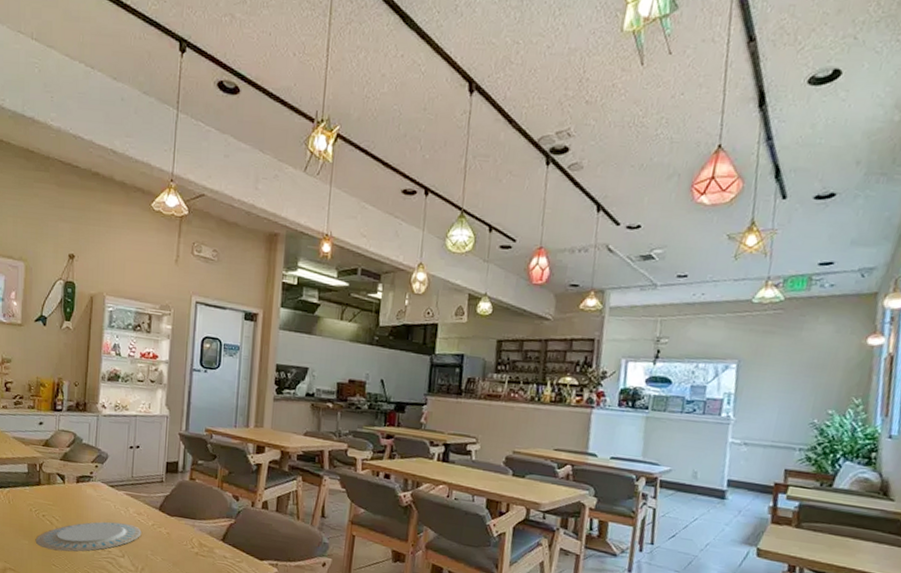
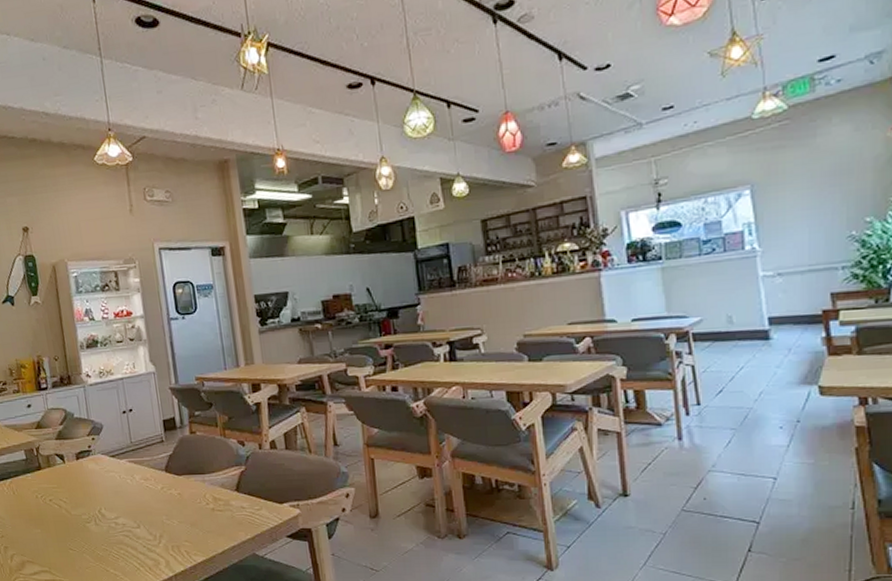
plate: present [35,521,142,552] -> none [47,492,153,534]

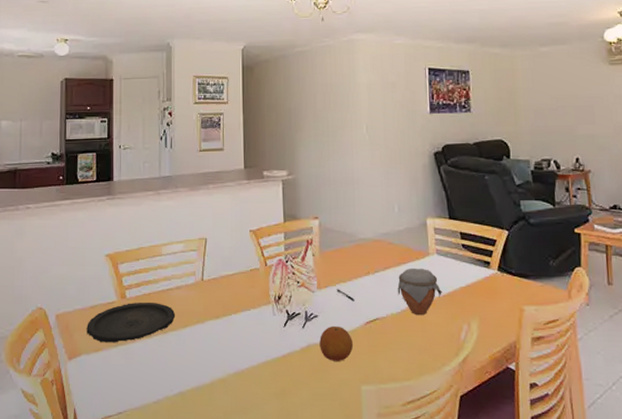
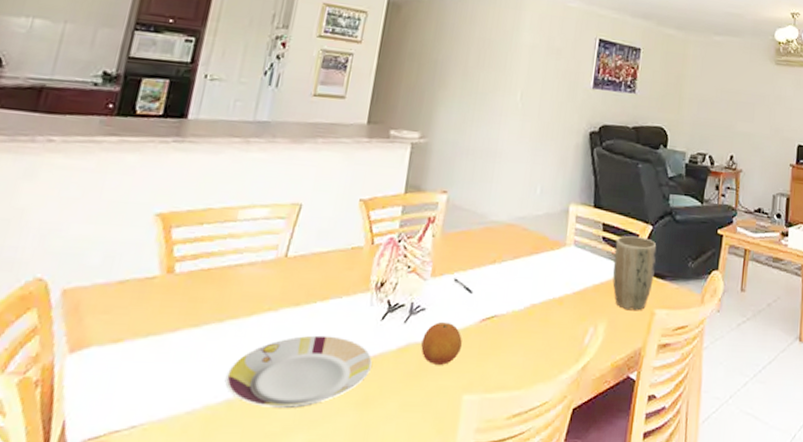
plate: present [87,303,175,343] -> none [105,279,240,332]
plate: none [177,341,283,399] -> present [226,335,372,409]
jar: present [397,269,442,316] -> none [523,260,573,315]
plant pot: none [475,241,518,309] -> present [612,235,657,311]

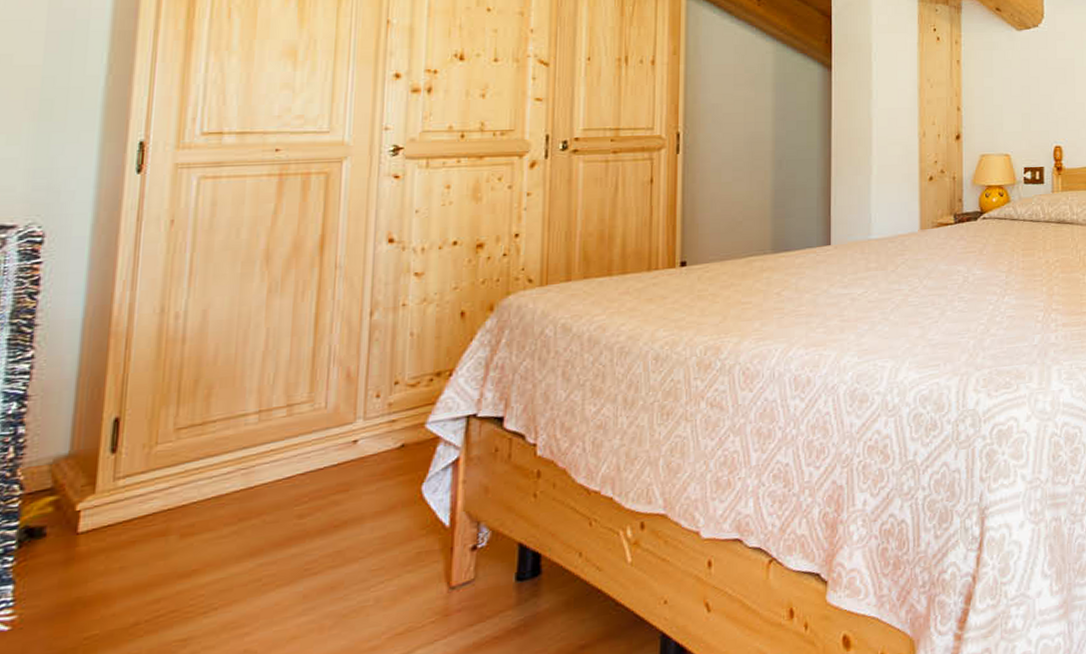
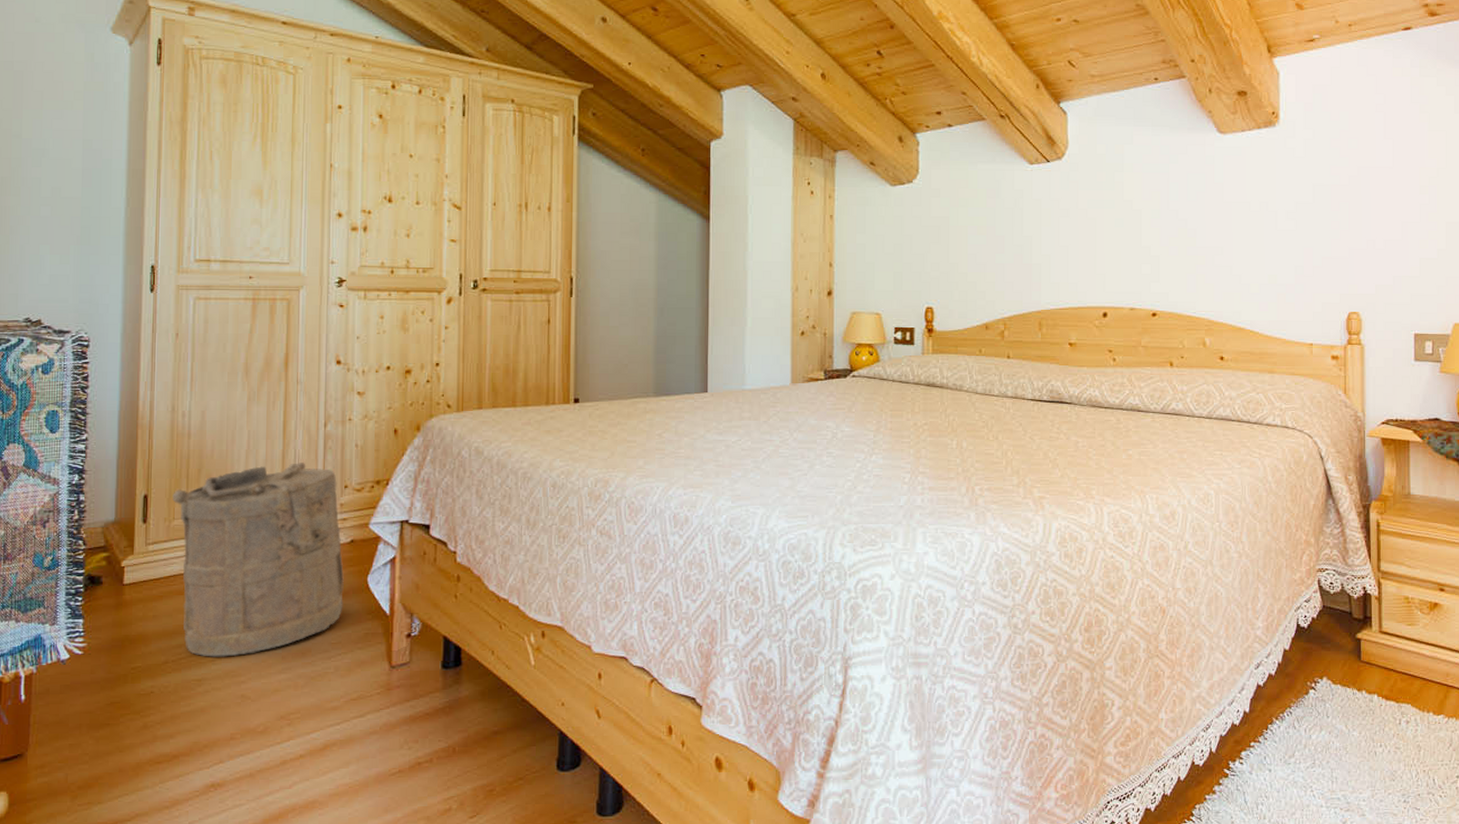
laundry hamper: none [156,359,391,609] -> present [172,463,344,657]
+ + + +
#### YOUR INSTRUCTIONS
When you print the entries, keep every line exactly as it is and drop the pictures.

#### YOUR RESPONSE
plate: present [35,521,142,552] -> none [47,492,153,534]

plate: present [87,303,175,343] -> none [105,279,240,332]
plate: none [177,341,283,399] -> present [226,335,372,409]
jar: present [397,269,442,316] -> none [523,260,573,315]
plant pot: none [475,241,518,309] -> present [612,235,657,311]

laundry hamper: none [156,359,391,609] -> present [172,463,344,657]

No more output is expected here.